• Text provided:
※

Michael and Carolyn got their second cutting baled (though they had to fix a flat tire on their baler) and hauled. Lynn helped haul, driving one of the flatbed trucks. We got done in time to go to town late afternoon to watch Nick’s cross-country track meet. Nick did the 3-mile run in just over 18 minutes, and came in 8th out of more than 50 runners. He was the first Salmon runner to cross the finish line.
On Friday I helped Michael and Carolyn round up more cows. Some were in the neighboring range; several gates between the Forest Service and BLM allotments were left open by 4-wheelers. We rode to Mulkey Creek and found 3 more pairs and a dry cow, but as we were sorting them from neighbor’s cattle in the timber, the dry cow got away and ran down the mountain with the neighbor’s cows. I held the 3 pairs while Michael and Carolyn tried to get her, but the terrain and timber were challenging (and the group she went with was very wild) so they had to give up. We brought the 3 pair down along the steep canyon above our range, and down to the 160—where we gathered the 150-plus pairs that were already in that mountain pasture. It was 6 pm when we started gathering them off the mountainsides, and by the time we rounded them up and brought them 5 miles down the road to the lower fields, it was dark.
Michael and Carolyn rode again for several days and found a few more of their cows and calves in Mulkey Creek. The rest came home with the neighbor when he rounded up his cattle—all but one calf that’s still missing. Last night we had rain (the best rain since early summer), with snow on the upper place and 320. There was 1.5 inches of water in Shiny’s grain tub this morning. We desperately needed this moisture.

※

• Information supplied:
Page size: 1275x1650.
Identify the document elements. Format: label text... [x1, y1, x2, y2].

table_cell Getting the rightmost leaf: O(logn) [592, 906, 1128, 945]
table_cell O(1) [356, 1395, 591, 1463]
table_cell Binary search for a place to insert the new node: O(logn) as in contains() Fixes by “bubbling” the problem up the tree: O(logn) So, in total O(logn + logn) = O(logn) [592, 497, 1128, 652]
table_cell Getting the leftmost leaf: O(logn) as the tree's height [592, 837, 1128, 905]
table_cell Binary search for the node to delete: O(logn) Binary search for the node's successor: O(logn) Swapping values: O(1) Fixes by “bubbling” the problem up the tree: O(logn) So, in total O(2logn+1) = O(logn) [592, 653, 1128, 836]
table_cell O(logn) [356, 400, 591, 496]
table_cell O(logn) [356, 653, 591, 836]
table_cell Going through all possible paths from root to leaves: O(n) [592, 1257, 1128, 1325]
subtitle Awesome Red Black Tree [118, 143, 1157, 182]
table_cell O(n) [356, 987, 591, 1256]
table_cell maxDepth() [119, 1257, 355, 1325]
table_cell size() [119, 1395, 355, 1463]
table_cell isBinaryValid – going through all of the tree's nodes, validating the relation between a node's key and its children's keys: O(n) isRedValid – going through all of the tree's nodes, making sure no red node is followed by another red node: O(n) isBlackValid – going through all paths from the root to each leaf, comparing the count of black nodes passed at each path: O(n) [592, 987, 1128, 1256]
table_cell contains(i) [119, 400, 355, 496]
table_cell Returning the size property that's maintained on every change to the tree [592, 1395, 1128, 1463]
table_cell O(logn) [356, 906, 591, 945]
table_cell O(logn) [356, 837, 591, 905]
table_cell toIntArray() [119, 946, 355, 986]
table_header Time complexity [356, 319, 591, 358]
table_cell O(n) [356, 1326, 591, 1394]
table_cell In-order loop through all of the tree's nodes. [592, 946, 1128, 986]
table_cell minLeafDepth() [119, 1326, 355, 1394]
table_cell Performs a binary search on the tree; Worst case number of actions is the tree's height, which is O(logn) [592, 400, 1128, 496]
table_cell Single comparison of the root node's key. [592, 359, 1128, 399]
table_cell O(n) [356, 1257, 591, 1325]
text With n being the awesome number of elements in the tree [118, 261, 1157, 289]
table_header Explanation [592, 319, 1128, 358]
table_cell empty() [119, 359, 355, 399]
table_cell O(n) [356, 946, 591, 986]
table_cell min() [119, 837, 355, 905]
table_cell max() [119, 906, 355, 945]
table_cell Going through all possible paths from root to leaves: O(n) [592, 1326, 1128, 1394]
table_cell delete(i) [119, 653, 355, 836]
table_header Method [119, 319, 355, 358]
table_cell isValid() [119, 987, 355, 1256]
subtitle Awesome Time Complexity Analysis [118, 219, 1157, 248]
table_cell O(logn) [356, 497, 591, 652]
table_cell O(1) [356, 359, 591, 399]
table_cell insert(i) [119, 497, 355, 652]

※

• Brief 1:
Answer these questions using the ranch journal.
(a) What place did Nick finish in the 3-mile run?
(b) Where did the riders find 3 more pairs and a dry cow on Friday?
(c) How much water was in Shiny's grain tub the morning after the rain?
• Brief 2: Rewrite the paragraph of the ranch journal that begins "On Friday I helped Michael and Carolyn" as a short list of its main events.
• Brief 3: Pick up the ranch journal after its last sentence and continue it for a few sentences.

• Written reply 1:
(a) He finished 8th out of more than 50 runners.
(b) They found them at Mulkey Creek.
(c) There was 1.5 inches of water in it.

• Written reply 2:
- On Friday I helped Michael and Carolyn round up more cows, some of which were on the neighboring range because 4-wheelers had left gates open between the Forest Service and BLM allotments.
- At Mulkey Creek we found 3 more pairs and a dry cow, but the dry cow escaped down the mountain with the neighbor's wild cows.
- Michael and Carolyn gave up on her because of the terrain and timber, while I held the 3 pairs.
- We brought the 3 pairs down the steep canyon to the 160 and gathered the 150-plus pairs already in that pasture.
- We started gathering at 6 pm and had moved the herd 5 miles down the road to the lower fields by dark.

• Written reply 3:
OCTOBER 14 – We’ve had some cooler weather (down to 4 degrees) and Lynn has been sawing firewood. Our power went off for several hours last Sunday. The wind blew two lines together and burned them up, and it took awhile for the power company to find the problem. I always get up early and type articles, but that morning there was no power for the computer or lights, so I lit several candles and wrote letters at the kitchen table, and Lynn and I ate breakfast by candlelight. We couldn’t water the horses because the pump wouldn’t work, but fortunately most of them still had water from the day before. Lynn carried 2 buckets to Breezie from the creek because her tub was nearly empty.
Last Monday I was on the Martha Stewart radio program. She’d seen my book Stable Smarts, and asked my publisher to contact me for her program. She has horses and wanted me to talk about how I became a horse person, and discuss various aspects of horse care.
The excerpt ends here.